I’d learn later in life that some prayers get answered differently than we want because God’s a lot smarter than us, but that was rough way to get exposed to that truth.

Literally.  My shirt came off along with any thread of dignity I was clinging to.  I was so skinny that my stomach appeared fat.  My lack of chest gave the appearance of a bulging gut and I remember coach making some comment about how I probably had a hard time seeing my shoes.  Everybody laughed, including my crush.

I was crushed, along with any real chance with her.
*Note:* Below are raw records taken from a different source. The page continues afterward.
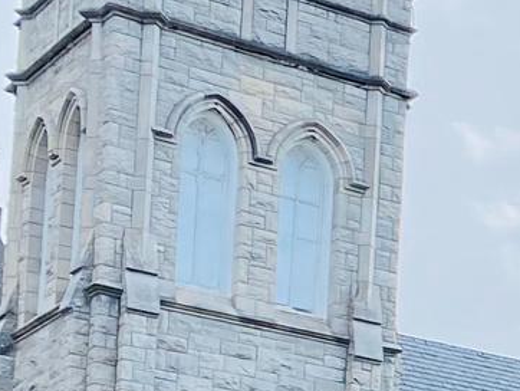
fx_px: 2210
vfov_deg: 9.5
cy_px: 769
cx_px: 1334
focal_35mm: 147
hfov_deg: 10.9
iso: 32
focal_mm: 4.25
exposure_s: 1/1504
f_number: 1.8
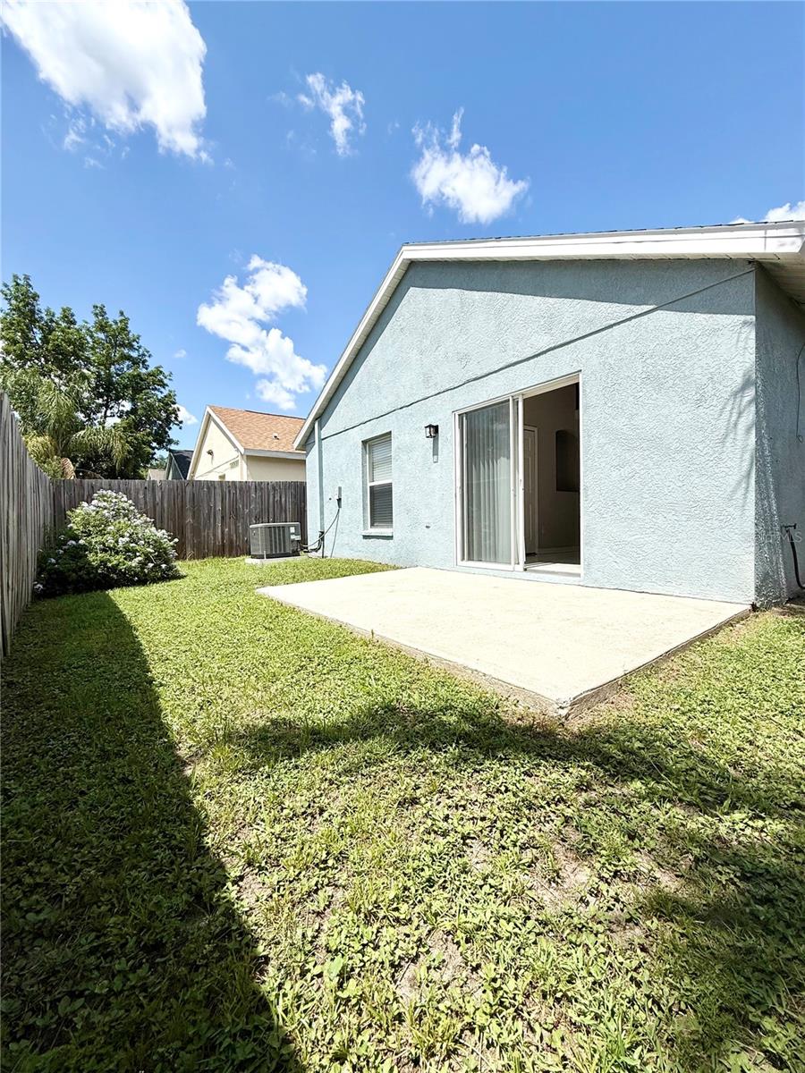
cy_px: 536
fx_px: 434
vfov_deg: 102.1
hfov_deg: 85.7
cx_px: 402
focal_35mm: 14
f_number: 2.2
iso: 50
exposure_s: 1/3891
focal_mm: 2.22
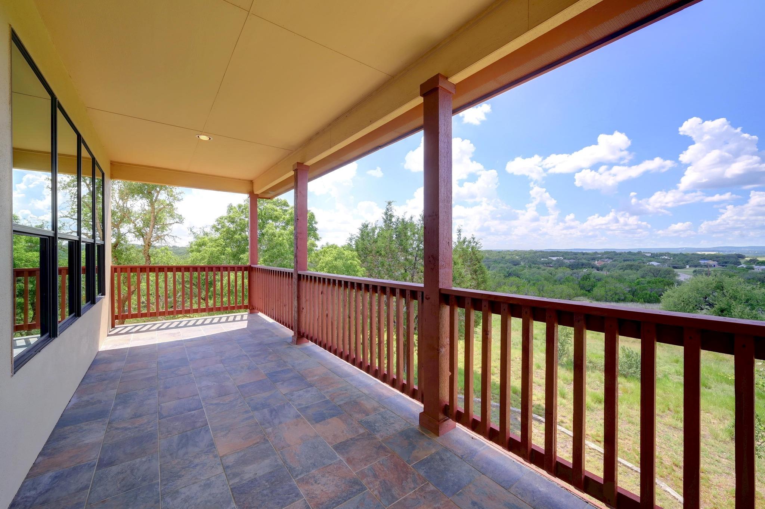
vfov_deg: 81.1
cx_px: 382
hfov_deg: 104.3
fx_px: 297
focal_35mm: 14
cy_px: 254
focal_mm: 14
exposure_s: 1/60
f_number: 11
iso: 400
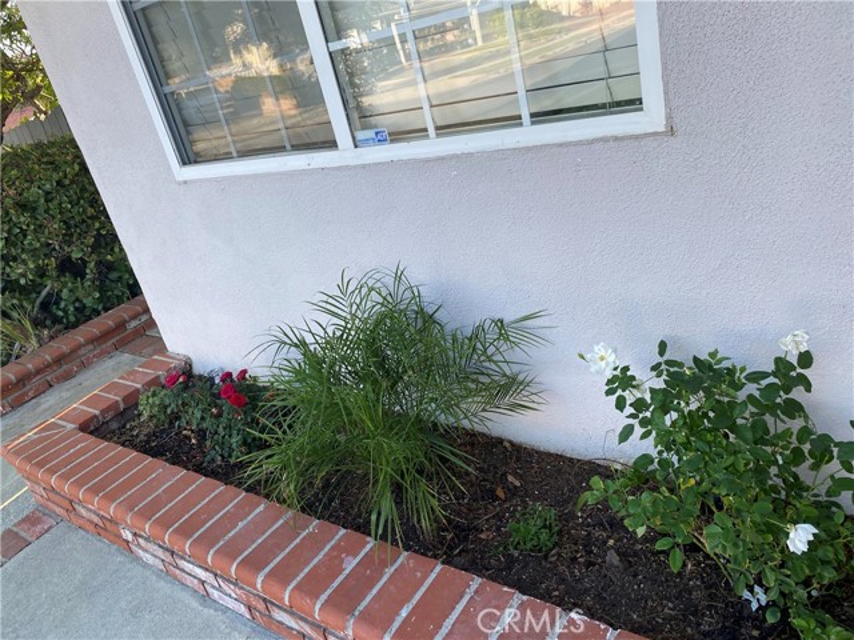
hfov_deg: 67.3
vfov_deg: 53.1
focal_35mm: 26
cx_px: 427
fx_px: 641
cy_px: 320
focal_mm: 4.25
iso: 32
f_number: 1.8
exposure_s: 1/190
But it was middle school, and I was still on the team.  My coach – despite the shirts versus skins fiasco – was funny and talked in a way that made me want to listen.  And he paid attention to all of us, learning what made each of us tick and how we could each best contribute to the team.
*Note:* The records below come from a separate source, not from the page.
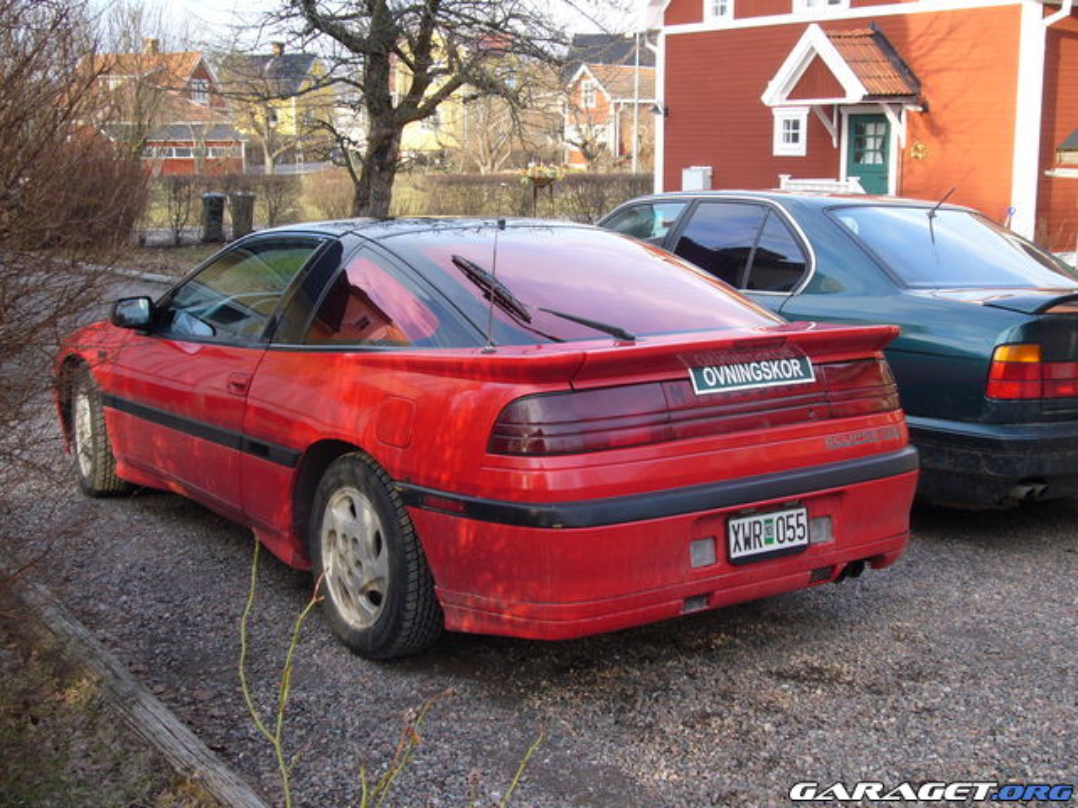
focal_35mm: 46
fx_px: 1433
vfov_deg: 31.5
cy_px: 404
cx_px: 539
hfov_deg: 41.2
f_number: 3.5
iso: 80
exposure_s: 1/100
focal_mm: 7.5
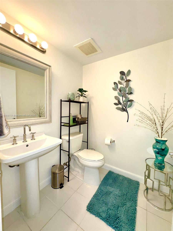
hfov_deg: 85.7
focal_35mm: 14
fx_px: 93
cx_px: 86
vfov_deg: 102.1
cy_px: 116
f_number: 2.2
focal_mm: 2.22
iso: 80
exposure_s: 1/62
Once, just before the county championship game, he gave us a pre-game pep talk and took the time to tell all of us what he appreciated about our game.  For some, it was their outside shot.  For others, their defensive prowess.  I, apparently, was a lot of fun to sit with on the bench.
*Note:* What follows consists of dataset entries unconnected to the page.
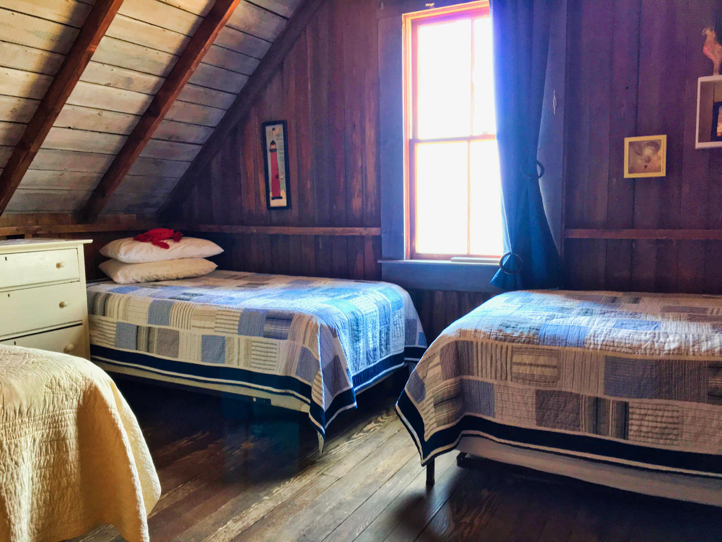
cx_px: 361
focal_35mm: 29
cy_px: 271
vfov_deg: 48.2
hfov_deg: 61.7
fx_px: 605
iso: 80
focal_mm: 4.15
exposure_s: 1/30
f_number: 2.2
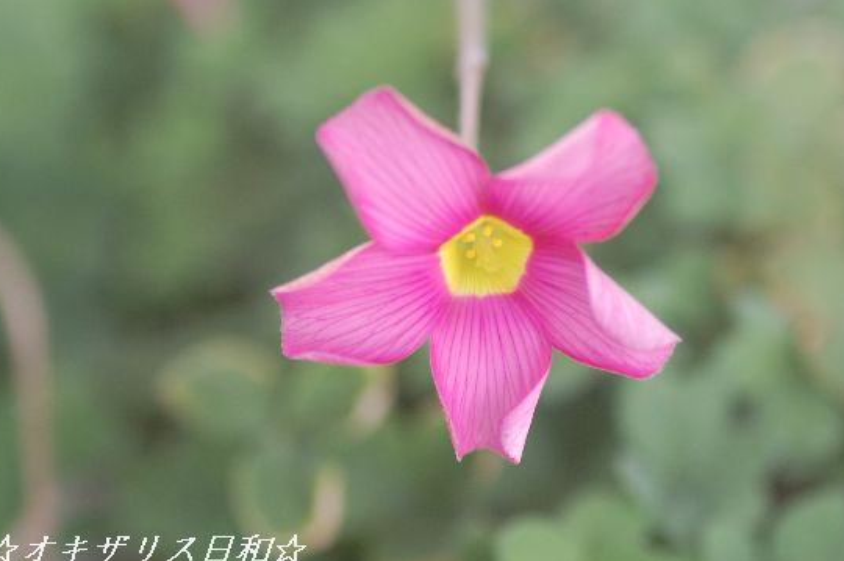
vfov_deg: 8.6
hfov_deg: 12.8
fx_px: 3748
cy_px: 277
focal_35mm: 160
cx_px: 477
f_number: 5
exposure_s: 1/125
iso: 400
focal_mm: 90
It’s not really the kind of thing you want to hear in the 8th grade, but over the years I’ve come to understand the simple wisdom of that speech: everyone can – and must – contribute to the team. Paul said it best when he wrote to the Romans:

For just as each of us has one body with many members, and these members do not all have the same function, so in Christ we, though many, form one body, and each member belongs to all the others. We have different gifts, according to the grace given to each of us. If your gift is prophesying, then prophesy in accordance with your faith; if it is serving, then serve; if it is teaching, then teach; if it is to encourage, then give encouragement; if it is giving, then give generously; if it is to lead, do it diligently; if it is to show mercy, do it cheerfully. (Romans 12:4-8)

Not everyone gets to be the star, but no one gets to ride the coattails of one, either.  There is something about belonging to a team that should drive us to contribute to a team, and a good coach helps us see that.  It’s one of the lessons that my coach taught me that changed the way I’ve lived ever since, and over the years as I’ve struggled to find my place on all sorts of different teams, it’s helped to remember sitting on that bus and knowing that I had a role to play.

It’s also helped to remember my manners, and our coach had an interesting way of teaching us about honor and respect.  He told us that every time a referee handed us the ball to shoot free throws in a game, we were to look him in the eye and say,

“Thank you, sir.”

Every time.  It didn’t matter if we were ahead or behind, or if that same ref had made every bad call in the history of the game to that point.  When we stood at that line and got the ball, we told him thank you.  And we called him sir, because we would give respect even if it wasn’t deserved.

A lot has changed since my middle school years, both personally and culturally.  Children don’t call adults by Mr. and Mrs. anymore and respect for authority can sometimes be hard to find.  Not surprisingly, I didn’t go on to a career in the NBA or any other professional sport.  But I have grown up with a strong desire to play my part and to honor those around me to the best of my ability.

And if we’re ever playing basketball sometime in the future and you foul me, I’ll quietly step to the free throw line, and when you throw me the ball, you’ll probably hear me say, “Thank you, sir.”

All because a coach put me on the team.